# To do
Lines after the one containing "dish sponge: none" are to be omitted; print exactly each line from the start of the records up to and including it.

Excerpts from a dataset:
---+---

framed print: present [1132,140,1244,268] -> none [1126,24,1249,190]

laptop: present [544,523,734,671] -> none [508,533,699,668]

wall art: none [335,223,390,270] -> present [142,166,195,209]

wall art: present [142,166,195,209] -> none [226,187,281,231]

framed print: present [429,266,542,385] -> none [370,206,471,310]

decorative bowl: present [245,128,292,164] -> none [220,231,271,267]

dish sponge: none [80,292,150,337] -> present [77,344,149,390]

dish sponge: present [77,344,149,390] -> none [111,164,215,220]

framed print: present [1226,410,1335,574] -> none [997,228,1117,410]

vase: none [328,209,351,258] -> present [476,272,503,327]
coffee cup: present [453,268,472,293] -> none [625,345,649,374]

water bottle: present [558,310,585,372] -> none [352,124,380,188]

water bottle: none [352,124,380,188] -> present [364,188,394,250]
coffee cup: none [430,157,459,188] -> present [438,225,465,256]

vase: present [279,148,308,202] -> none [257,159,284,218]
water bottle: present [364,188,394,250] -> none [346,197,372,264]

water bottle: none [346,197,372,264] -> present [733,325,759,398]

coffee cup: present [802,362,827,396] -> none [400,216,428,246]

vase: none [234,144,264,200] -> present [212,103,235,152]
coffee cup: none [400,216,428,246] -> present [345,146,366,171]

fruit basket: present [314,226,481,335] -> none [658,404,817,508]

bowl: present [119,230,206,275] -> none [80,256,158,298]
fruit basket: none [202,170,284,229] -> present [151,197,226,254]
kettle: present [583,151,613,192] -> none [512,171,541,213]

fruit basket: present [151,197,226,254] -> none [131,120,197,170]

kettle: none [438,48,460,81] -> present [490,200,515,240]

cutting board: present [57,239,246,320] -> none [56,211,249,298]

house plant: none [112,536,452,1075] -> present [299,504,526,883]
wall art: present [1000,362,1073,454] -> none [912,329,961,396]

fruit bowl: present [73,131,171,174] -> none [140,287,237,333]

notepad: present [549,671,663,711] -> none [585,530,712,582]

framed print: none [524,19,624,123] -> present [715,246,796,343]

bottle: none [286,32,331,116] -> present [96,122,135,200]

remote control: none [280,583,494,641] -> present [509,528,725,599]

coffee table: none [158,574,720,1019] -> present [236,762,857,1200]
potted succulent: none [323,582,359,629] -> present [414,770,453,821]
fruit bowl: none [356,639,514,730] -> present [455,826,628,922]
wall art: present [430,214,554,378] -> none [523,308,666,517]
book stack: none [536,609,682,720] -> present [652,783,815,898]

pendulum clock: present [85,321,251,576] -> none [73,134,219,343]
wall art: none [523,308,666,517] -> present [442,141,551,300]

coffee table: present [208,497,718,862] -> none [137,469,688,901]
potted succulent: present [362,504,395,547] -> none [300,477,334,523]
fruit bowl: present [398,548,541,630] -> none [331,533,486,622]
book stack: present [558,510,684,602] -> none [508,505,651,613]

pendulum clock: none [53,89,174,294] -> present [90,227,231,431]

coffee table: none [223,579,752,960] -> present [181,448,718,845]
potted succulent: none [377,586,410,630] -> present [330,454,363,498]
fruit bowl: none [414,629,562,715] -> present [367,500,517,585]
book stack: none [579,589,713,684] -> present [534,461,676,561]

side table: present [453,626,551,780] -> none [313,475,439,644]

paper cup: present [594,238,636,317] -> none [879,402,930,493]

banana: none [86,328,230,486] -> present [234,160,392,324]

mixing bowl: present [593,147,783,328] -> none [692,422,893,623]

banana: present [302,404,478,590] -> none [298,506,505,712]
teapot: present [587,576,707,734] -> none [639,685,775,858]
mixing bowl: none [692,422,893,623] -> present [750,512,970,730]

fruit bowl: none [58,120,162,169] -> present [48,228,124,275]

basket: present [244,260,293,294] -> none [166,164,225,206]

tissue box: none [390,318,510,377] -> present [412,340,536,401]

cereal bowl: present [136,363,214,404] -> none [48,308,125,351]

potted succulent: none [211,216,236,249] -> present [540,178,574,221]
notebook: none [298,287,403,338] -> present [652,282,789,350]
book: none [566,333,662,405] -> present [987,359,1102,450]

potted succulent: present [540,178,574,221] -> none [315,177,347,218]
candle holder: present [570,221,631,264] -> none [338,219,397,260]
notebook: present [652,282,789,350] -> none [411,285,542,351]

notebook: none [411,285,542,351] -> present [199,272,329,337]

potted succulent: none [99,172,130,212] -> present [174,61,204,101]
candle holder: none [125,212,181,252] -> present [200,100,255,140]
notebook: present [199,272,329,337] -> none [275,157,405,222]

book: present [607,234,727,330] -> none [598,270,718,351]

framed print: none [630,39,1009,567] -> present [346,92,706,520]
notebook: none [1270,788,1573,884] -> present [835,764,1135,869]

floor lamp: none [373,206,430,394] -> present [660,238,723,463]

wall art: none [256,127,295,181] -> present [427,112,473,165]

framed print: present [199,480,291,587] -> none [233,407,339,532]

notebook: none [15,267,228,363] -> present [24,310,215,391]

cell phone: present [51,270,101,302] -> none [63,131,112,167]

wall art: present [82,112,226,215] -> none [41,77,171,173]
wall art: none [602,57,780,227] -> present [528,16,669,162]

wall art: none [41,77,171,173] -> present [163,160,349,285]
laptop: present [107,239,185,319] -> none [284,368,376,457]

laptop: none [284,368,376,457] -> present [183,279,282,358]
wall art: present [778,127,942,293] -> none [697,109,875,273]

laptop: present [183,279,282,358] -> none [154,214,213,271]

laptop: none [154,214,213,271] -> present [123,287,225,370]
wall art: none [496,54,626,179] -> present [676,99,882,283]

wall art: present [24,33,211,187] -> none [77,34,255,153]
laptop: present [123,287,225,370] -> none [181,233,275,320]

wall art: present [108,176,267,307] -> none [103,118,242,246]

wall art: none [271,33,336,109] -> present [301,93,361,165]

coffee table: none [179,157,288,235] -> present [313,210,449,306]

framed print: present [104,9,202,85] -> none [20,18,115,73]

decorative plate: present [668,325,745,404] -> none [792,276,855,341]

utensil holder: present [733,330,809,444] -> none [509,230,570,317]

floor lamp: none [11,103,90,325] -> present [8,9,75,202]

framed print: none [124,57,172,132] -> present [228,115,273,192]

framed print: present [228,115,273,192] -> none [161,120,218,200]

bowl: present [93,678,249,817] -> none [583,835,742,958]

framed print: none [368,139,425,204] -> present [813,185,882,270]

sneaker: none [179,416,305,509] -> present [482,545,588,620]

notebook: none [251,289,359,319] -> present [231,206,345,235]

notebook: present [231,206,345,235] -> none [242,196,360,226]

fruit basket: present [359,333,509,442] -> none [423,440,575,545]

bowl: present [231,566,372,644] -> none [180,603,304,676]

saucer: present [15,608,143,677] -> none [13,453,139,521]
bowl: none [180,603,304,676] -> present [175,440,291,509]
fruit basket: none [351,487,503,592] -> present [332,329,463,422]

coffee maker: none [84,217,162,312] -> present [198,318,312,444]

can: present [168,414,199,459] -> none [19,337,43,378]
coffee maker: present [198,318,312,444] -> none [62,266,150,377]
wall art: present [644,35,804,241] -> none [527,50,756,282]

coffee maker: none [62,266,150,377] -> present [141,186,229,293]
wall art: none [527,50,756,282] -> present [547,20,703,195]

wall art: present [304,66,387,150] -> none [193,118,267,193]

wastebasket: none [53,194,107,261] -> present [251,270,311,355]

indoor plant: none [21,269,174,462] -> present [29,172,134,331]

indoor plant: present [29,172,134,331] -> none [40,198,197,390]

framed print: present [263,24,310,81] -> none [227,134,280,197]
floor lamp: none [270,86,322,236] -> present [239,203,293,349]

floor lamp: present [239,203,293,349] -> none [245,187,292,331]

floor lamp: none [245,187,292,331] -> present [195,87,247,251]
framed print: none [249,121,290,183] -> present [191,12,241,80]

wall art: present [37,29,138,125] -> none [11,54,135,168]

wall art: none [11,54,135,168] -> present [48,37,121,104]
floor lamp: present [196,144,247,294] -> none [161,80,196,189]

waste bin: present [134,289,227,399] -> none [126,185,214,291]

---+---

# Written answer
framed print: present [1132,140,1244,268] -> none [1126,24,1249,190]

laptop: present [544,523,734,671] -> none [508,533,699,668]

wall art: none [335,223,390,270] -> present [142,166,195,209]

wall art: present [142,166,195,209] -> none [226,187,281,231]

framed print: present [429,266,542,385] -> none [370,206,471,310]

decorative bowl: present [245,128,292,164] -> none [220,231,271,267]

dish sponge: none [80,292,150,337] -> present [77,344,149,390]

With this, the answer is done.